Unravel the anchoring effect and charge changes of Li2Sn on 2D-TMDs for Li-S batteries: A DFT study

Two-dimensional transition metal dichalcogenides (2D-TMDs) with a large specific surface area and stable layer structure, have been produced as catalysis, photonics, or other discipline materials. In this work, we investigated their strong polysulfide compatibility and new possible usage as lithium-sulfur (Li-S) batteries cathode materials. We explored the anchoring effect and charge changes of polysulfides (Li2Sn, n = 1, 2, 4, 6, 8, including S8) on 2D-TMDs (TM are Fe, Co, Cu, Zn, Ni, Pt, and Pd) matrix materials using first-principles calculations. The electrostatic potentials of 2D-TMDs indicated that they possess a plate structure with a positively charged core and negatively charged outer sides, which facilitates the adsorption of positively charged Li+. It was found that 2D-FeS2 is a special one, and it adsorbs Li2S stronger than other 2D-TMDs, with an adsorption energy of -4.28 eV and charge changes of 1.32 e.
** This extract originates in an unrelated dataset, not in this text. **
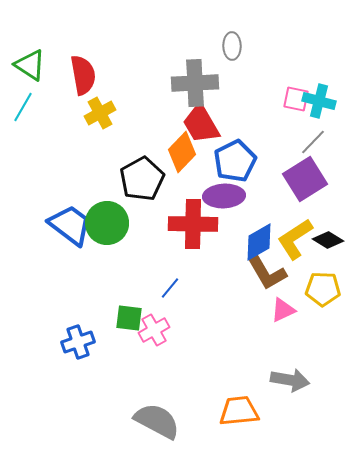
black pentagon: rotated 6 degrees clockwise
We also confirmed a significant linear relationship between the power of charge changes (Q) and the adsorption energy: E = 0.43 + 1.76 Q2.8 for 2D-FeS2 and E = 0.08 + 2.74 Q1.5 for other 2D-TMDs, respectively. And the correlation coefficient is larger than 0.90. These seven materials are expected to be viable cathode materials, providing a theoretical foundation for the usage of 2D-TMDs in Li-S batteries.